1. Each `subscribe()` creates an `asyncio.Queue` for that subscriber
2. `publish()` does `put_nowait()` on every subscriber's queue
3. Full queues (dead subscribers) are automatically cleaned up
4. Optional type filtering — only receive events you care about
5. Event history (last 1000) for late joiners

### Event Types

See [models/events.py](../models/events.py) for the full list.

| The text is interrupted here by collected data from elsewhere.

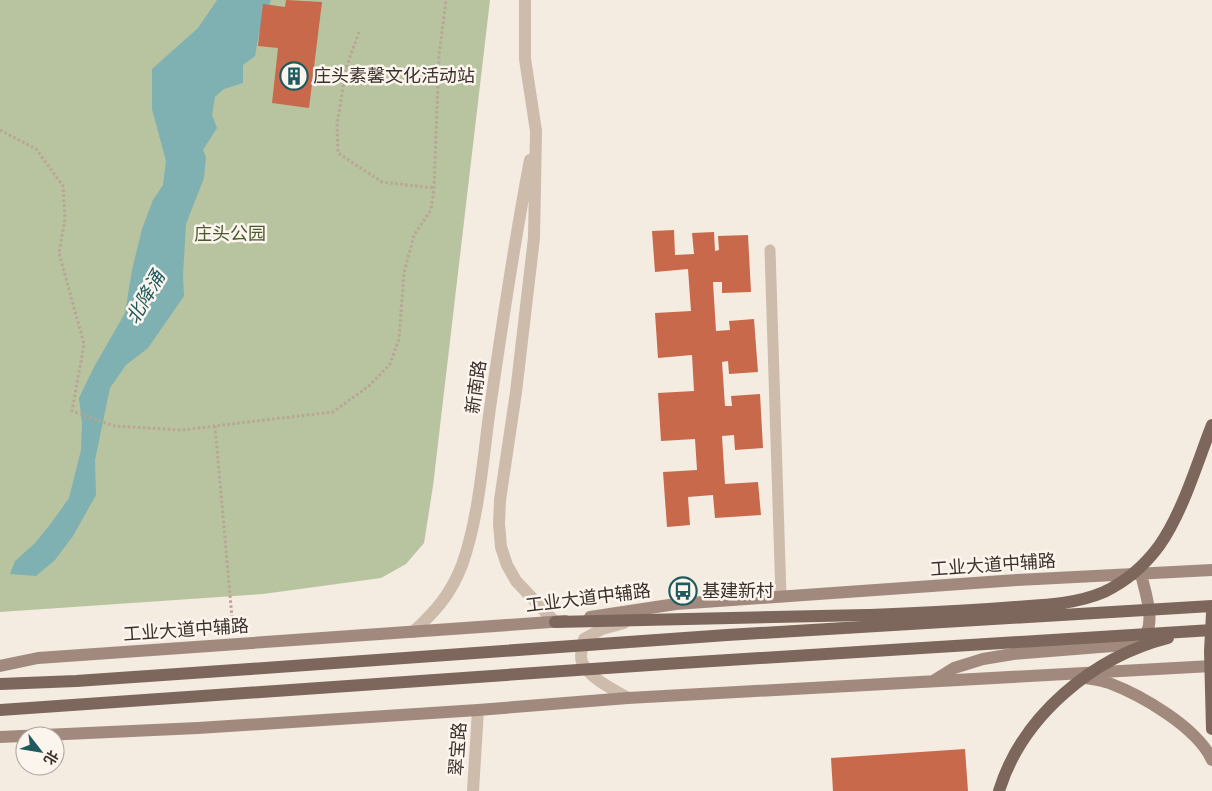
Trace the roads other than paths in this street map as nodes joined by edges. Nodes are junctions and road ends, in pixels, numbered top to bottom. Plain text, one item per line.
1 (525, 0) edge
2 (536, 131) junction
3 (770, 250) dead end
4 (1212, 425) edge
5 (1212, 570) edge
6 (1141, 574) junction
7 (781, 597) junction
8 (1212, 606) edge
9 (650, 608) junction
10 (1212, 613) edge
11 (630, 621) junction
12 (555, 622) junction
13 (1212, 631) edge
14 (413, 632) junction
15 (0, 666) edge
16 (1212, 666) edge
17 (1069, 674) junction
18 (931, 682) junction
19 (0, 684) edge
20 (628, 698) junction
21 (0, 710) edge
22 (478, 710) junction
23 (1212, 729) edge
24 (0, 737) edge
25 (1212, 760) edge
26 (473, 791) edge
27 (999, 791) edge

1 - 2 street, 新南路
2 - 12 street, 新南路
2 - 14 street, 新南路
3 - 7 lane
4 - 11 main road, bridge
5 - 6 main road, 工业大道中辅路
6 - 7 main road, 工业大道中辅路
6 - 18 main road
7 - 9 main road, 工业大道中辅路
8 - 19 main road, bridge
9 - 11 street
9 - 12 main road, 工业大道中辅路
10 - 23 main road, bridge
11 - 12 main road
11 - 20 street
12 - 14 main road, 工业大道中辅路
13 - 21 main road, bridge
13 - 27 main road, bridge
14 - 15 main road, 工业大道中辅路
16 - 17 main road
17 - 18 main road
17 - 25 main road
18 - 20 main road
20 - 22 main road
22 - 24 main road
22 - 26 street, 翠宝路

Key categories:

| Category | Events |
|----------|--------|
| Call Lifecycle | `CALL_STARTED`, `CALL_RINGING`, `CALL_CONNECTED`, `CALL_ENDED`, `CALL_FAILED` |
| Hold Slayer | `HOLD_DETECTED`, `HUMAN_DETECTED`, `TRANSFER_STARTED`, `TRANSFER_COMPLETE` |
| IVR Navigation | `IVR_STEP`, `IVR_DTMF_SENT`, `IVR_MENU_DETECTED`, `IVR_EXPLORATION` |
| Audio | `AUDIO_CLASSIFIED`, `TRANSCRIPT_CHUNK`, `RECORDING_STARTED`, `RECORDING_STOPPED` |
| Device | `DEVICE_REGISTERED`, `DEVICE_UNREGISTERED`, `DEVICE_RINGING` |
| System | `GATEWAY_STARTED`, `GATEWAY_STOPPED`, `TRUNK_REGISTERED`, `TRUNK_FAILED` |

## Gateway (`core/gateway.py`)

The top-level orchestrator that owns and wires all components:

```python
class AIPSTNGateway:
    def __init__(self, settings: Settings):
        self.event_bus = EventBus()
        self.call_manager = CallManager(self.event_bus)
        self.sip_engine = SippyEngine(settings, self.event_bus)
        self.media_pipeline = MediaPipeline(settings)
        self.llm_client = LLMClient(...)
        self.transcription = TranscriptionService(...)
        self.classifier = AudioClassifier()
        self.hold_slayer = HoldSlayer(...)
        self.recording = RecordingService(...)
        self.analytics = CallAnalytics(...)
        self.notification = NotificationService(...)
        self.call_flow_learner = CallFlowLearner(...)

    async def start(self) -> None: ...   # Start all services
    async def stop(self) -> None: ...    # Graceful shutdown
    async def make_call(self, ...) -> ActiveCall: ...
    async def end_call(self, call_id) -> None: ...
```

The gateway is created once at application startup (in `main.py` lifespan) and injected into FastAPI routes via dependency injection (`api/deps.py`).